I'm HS gen ed teacher teaching a couple of team-taught classes this year with a mix of gen ed and SPED students. Some of my SPED kids are stronger students than a number of the gen ed kids. Most of my SPED students are very well behaved, earnest and hard working. My students with autism are great--they are kind, follow instructions, are polite, don't argue, don't cheat and don't lie to me (about having done their homework) or to their parents (about whatever excuse for why they're not doing well in class). If it weren't for some quirks, you'd never guess they were SPED and they would stand out as terrific kids.


Then you don’t have the sort of classroom that pp is talking about, do you?
Anonymous
Post 11/26/2024 22:23     Subject: Inside the great teacher resignation

Anonymous wrote:
Anonymous wrote:
Anonymous wrote:
Anonymous wrote:Fairfax county’s school board and administration just keep piling on the demands of teachers in FCPS. Nearly all the new demands are equity-driven.
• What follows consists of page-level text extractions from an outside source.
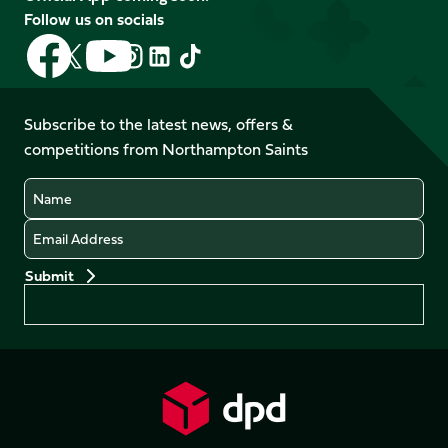
Follow us on socials
Follow
Follow
Follow
Follow
Follow
Follow
us
us
us
us
us
us
on
on
on
on
on
on
Facebook
YouTube
Subscribe to the latest news, offers &
X
Instagram
TikTok
LinkedIn
competitions from Northampton Saints
(Twitter)
Name
Email
Preferences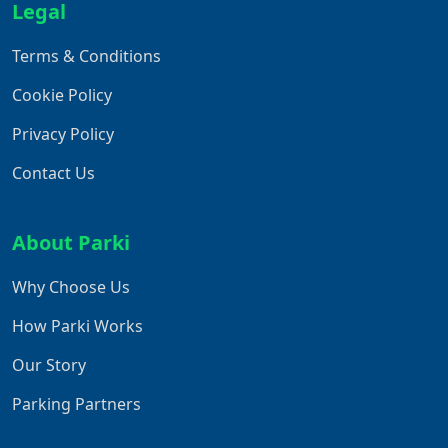
Legal
Terms & Conditions
Cookie Policy
Privacy Policy
Contact Us
About Parki
Why Choose Us
How Parki Works
Our Story
Parking Partners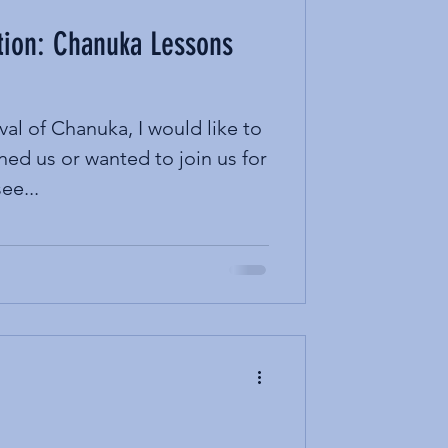
tion: Chanuka Lessons
val of Chanuka, I would like to
ned us or wanted to join us for
ee...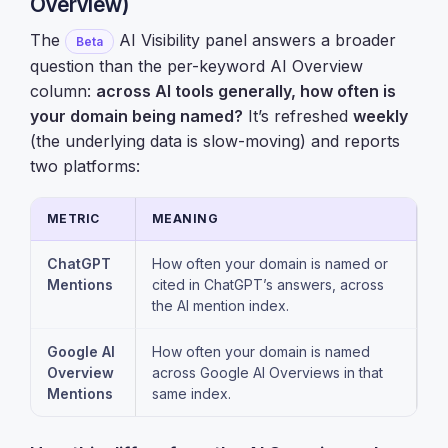
Overview)
The
AI Visibility panel answers a broader
Beta
question than the per-keyword AI Overview
column:
across AI tools generally, how often is
your domain being named?
It’s refreshed
weekly
(the underlying data is slow-moving) and reports
two platforms:
METRIC
MEANING
ChatGPT
How often your domain is named or
Mentions
cited in ChatGPT’s answers, across
the AI mention index.
Google AI
How often your domain is named
Overview
across Google AI Overviews in that
Mentions
same index.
FCPS is losing teachers, both old and new, while also lowering the quality of education offered to students in the county.



This and it’s so much worse this year-more will leave



It's not just FCPS. My district in MD seems intent on piling on the work so that teachers will quit. It's insanity. My mom taught the same grade I do. She retired after 28 yrs. I tell her what we have to do and she is dumbfounded. All she had to do was teach and grade.


This is why most sped should be removed from the gen ed classroom along with kids who exhibit anti-social behaviors. Parents who can't even parent their own learning disabled or emotionally challenged children effectively are basically expecting strangers to do the work for them while managing 20-30 other kids in k-5 or 100+ kids in 6-12. They try to shame other parents and kids by saying that normal kids "need" to be around these other kids, and not the other way around. The result is a general downward trend in education for everyone, and teacher burn out.

Is there a study that shows test scores are higher for all kids in a class that has sped kids mixed with regular kids? Or does it show that gen ed kids perform lower than they should while sped kids perform better? If it's the latter, then this could translate into 100s of thousands of dollars in lost income over the course of a lifetime for gen ed kids because they're collateral damage.


You're making blanket generalizations that simply aren't true.

I'm HS gen ed teacher teaching a couple of team-taught classes this year with a mix of gen ed and SPED students. Some of my SPED kids are stronger students than a number of the gen ed kids. Most of my SPED students are very well behaved, earnest and hard working. My students with autism are great--they are kind, follow instructions, are polite, don't argue, don't cheat and don't lie to me (about having done their homework) or to their parents (about whatever excuse for why they're not doing well in class). If it weren't for some quirks, you'd never guess they were SPED and they would stand out as terrific kids.